Profondes réformes fiscales

Il y a néanmoins autre chose : au fil des années, l’impôt est devenu exclusivement progressif sur les revenus du travail, ce qui est injuste puisque ce dernier correspond très rapidement à un taux d’imposition de 50 % alors que la précarité “biologique” du travail est indiscutable. On en arrive alors à cette stupéfaction que les revenus les plus vulnérables, à savoir ceux du travail, sont plus taxés que ceux qui survivent à l’humain, à savoir les revenus du capital. Dans la même logique, le travail ne crée aucune plus-value, mais uniquement des revenus taxables, alors que les plus-values sur le capital sont souvent exonérées.

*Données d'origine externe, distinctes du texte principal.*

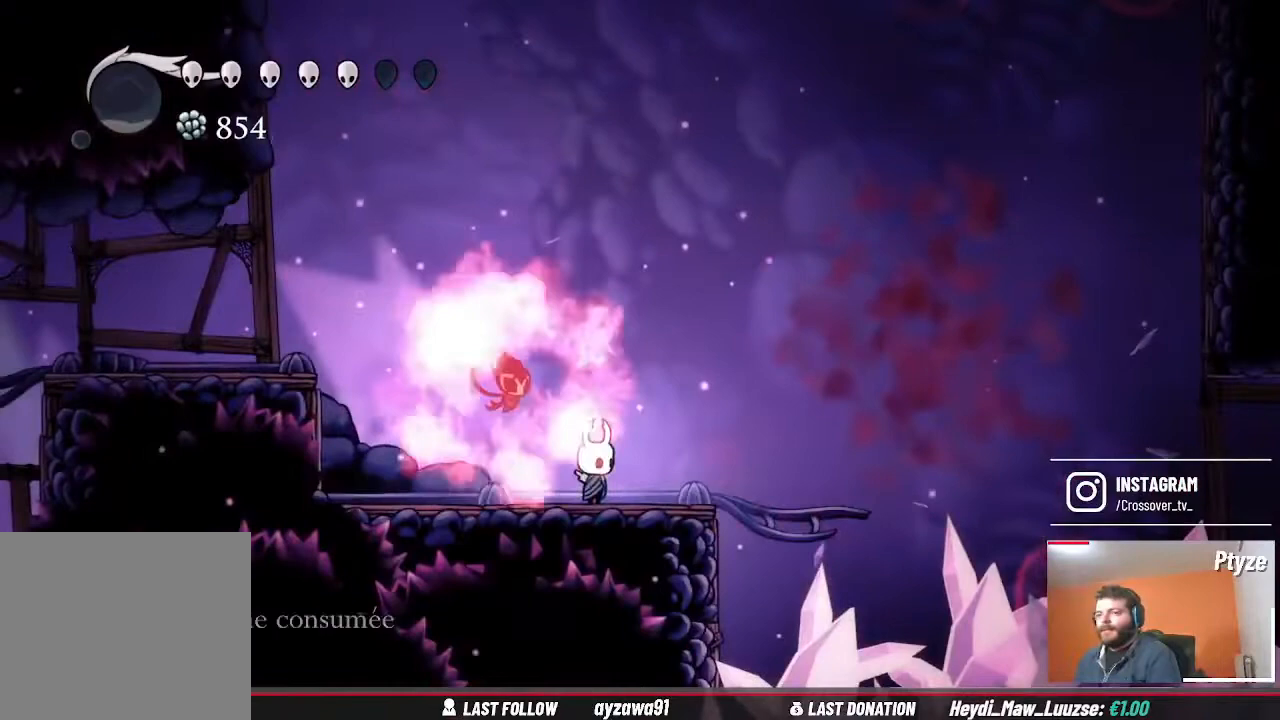
{"dt_ms": 500, "buttons": [], "left_stick": "center", "right_stick": "center", "events": []}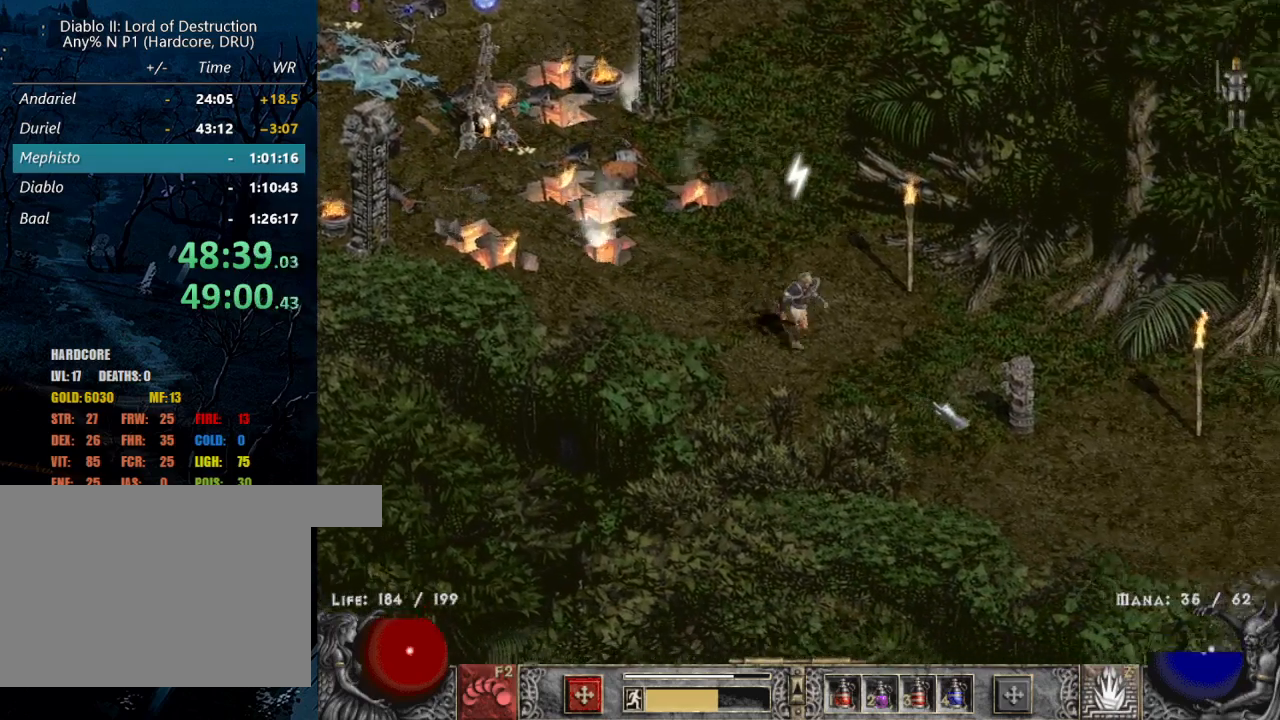
Gameplay with keyboard and mouse; each line is a JSON object with the keys and mouse buttons held at the frame after it. "events" lists presses ("down") and releases ("up") of "1", "2", "3", "4", "a", "alt", "b", "c", "caps_lock", "ctrl", "d", "down", "e", "escape", "f", "f1", "f2", "f3", "f4", "g", "left", "q", "r", "right", "s", "shift", "space", "t", "tab", "tilde", "up", "v", "w", "x", "z", "mouse_left", "mouse_wheel" and "mouse_right" between this image and that frame as [ms after this image, input, new state], when the widget could be followed in between. "mouse_left", "mouse_wheel", "mouse_right" = the "left", "wheel", "right" buttons of the "mouse" list. No other keys are recorded. "wheel" means that the mouse wheel is clicked or scrolled. Mouse movement is not recorded.
{"keys": [], "mouse": ["left"], "events": [[17, "mouse_left", "up"], [117, "mouse_left", "down"], [300, "mouse_left", "up"], [434, "mouse_left", "down"]]}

Les prochains gouvernements ne pourront donc pas faire l’économie de profondes réformes fiscales. L’idée d’une reglobalisation de tous les revenus, à savoir une taxation homogène des revenus du travail et du capital, et peut-être même de certaines plus-values spéculatives, semble donc légitime afin d’appréhender correctement la capacité contributive des citoyens, c’est-à-dire leur tribut au financement de l’État. La fiscalité représente le contrat d’une nation signé avec elle-même. Elle reflète le projet de société. C’est pour cette raison que si la revendication de “Tax the Rich” est lapidaire, elle capture autre chose, à savoir la nécessité d’une réforme fiscale réfléchie et consentie.